Walking slowly and eating doufu


There are many wonderful Chinese expressions that I enjoy hearing and using. A simple, very common one that you hear everyday is 走 mànmàn zǒu! Literally "go or walk slowly" but the actual meaning is Please stay! What could be nicer? Writer/artist Rabih Alameddine expressed delight in this expression at the Bookworm Literally Festival and his impish comment made me think how right he was, why rush through life when every little second is so interesting that if you don't walk slowly you might miss its many colors, shades and nuances?

There is another similar expression, used at the beginning of a meal, when a Chinese host asks you to start eating: 慢慢吃 màn màn chī = lit. "eat slowly". The thought here is not for you to be a good girl and chew every morsel carefully but to "enjoy your meal", in other words " bon appetit!"

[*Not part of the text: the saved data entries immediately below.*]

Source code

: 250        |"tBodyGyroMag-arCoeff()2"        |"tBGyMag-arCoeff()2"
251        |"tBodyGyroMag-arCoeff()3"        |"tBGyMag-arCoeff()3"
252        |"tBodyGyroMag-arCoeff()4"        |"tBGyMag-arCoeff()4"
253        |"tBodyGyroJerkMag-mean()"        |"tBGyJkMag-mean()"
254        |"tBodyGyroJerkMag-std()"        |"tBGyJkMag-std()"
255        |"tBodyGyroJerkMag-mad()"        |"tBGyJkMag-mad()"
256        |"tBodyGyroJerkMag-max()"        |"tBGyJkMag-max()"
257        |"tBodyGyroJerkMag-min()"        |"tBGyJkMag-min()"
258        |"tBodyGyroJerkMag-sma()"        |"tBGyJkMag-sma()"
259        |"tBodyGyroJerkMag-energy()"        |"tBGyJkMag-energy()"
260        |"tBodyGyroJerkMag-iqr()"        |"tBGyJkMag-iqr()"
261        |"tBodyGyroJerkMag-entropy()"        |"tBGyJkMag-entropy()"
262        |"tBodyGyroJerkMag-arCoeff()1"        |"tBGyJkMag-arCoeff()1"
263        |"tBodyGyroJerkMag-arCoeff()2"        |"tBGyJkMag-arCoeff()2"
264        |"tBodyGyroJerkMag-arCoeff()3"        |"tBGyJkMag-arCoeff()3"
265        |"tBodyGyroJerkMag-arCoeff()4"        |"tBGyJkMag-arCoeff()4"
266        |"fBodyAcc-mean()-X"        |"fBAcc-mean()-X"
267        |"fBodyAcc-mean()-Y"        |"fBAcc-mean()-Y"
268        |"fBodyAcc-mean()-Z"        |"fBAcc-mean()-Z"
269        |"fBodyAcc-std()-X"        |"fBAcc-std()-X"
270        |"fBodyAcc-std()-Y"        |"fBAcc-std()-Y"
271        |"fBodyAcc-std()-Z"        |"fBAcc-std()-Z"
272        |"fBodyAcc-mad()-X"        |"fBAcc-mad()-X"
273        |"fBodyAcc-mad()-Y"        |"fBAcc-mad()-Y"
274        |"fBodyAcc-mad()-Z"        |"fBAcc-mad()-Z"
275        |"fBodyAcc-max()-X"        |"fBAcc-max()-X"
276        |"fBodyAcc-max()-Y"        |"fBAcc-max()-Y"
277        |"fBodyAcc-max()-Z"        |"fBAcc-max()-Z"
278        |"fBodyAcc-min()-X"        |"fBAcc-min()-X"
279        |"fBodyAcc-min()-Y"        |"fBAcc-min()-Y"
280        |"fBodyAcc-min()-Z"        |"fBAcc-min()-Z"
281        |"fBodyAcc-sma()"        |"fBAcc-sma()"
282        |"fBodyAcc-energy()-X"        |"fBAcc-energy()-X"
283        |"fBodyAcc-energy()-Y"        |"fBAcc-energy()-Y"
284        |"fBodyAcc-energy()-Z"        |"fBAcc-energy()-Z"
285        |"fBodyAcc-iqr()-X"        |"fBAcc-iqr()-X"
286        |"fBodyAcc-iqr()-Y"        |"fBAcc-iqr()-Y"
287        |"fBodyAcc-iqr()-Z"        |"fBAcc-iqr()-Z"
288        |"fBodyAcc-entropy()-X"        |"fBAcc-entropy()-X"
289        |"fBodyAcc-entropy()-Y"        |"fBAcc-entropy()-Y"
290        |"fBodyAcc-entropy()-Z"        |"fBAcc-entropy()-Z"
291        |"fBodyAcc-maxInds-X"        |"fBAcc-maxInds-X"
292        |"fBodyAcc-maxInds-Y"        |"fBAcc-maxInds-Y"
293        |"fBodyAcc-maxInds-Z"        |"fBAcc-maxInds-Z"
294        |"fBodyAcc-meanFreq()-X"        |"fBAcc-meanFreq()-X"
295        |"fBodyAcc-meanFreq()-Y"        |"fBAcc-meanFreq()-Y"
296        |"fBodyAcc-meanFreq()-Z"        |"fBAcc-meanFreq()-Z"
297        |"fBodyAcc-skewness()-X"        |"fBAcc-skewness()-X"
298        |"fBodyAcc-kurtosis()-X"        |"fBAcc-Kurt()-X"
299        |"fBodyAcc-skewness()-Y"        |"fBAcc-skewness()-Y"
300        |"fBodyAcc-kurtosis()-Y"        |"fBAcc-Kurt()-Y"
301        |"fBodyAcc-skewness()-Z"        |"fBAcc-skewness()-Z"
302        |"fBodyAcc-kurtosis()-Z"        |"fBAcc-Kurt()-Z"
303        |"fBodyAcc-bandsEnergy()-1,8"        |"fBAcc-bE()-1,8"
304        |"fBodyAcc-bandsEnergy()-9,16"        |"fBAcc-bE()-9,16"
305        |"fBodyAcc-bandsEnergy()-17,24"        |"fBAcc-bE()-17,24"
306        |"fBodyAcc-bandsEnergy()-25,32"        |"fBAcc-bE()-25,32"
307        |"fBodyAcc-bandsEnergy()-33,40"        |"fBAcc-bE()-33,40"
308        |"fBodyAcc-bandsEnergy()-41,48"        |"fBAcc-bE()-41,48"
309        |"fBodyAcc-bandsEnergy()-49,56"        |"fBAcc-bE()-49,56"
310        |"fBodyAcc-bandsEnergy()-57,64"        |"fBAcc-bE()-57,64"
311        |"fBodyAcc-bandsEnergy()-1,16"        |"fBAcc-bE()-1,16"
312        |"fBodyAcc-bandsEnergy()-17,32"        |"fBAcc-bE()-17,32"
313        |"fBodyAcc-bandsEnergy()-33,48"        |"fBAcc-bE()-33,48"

When I'm on the subject of Chinese expressions it makes me think of another one that I learnt the other day. (An aside to fellow "Skåningar": Why do I hear HippHipp in my head -  "Expressions, uuuttryck"??) 

Let me explain:

Next week my family and I and a bunch of friends are going up to the mountains around Songpan in northern Sichuan to ride horses on a three day "horse trek". Over twenty years ago I did this once before, at a time when it was very new and there were few tourists in the area. The bus from Chengdu to Songpan took two days, stopping either in Maoxian or Wenchuan on the way up and the road was horrendous. I met another foreigner on the bus and we decided to do the trek together. We rented horses with a horse handler. (The horse handler is what I'm eventually leading up to.) The other day here in Chengdu a Chinese friend explained to me how you say "goose someone" (actually "tease or flirt with someone") in Chinese slang: Eat their tofu (吃豆腐chī dòu fu). Back to the horseman: every time I wanted to get back up into the saddle he was there as fast as an oiled weasel ready to "help me" by giving me a firm crotch hoist into the saddle, all the while with a wily Tibetan grin on his face. Upon hearing my telling of this memory (after recounting her own trials and tribs on her trip to Songpan) she burst out laughing: Tā zhēnde chī  de dòu fu le! He really ate your tofu!! 你的豆腐了!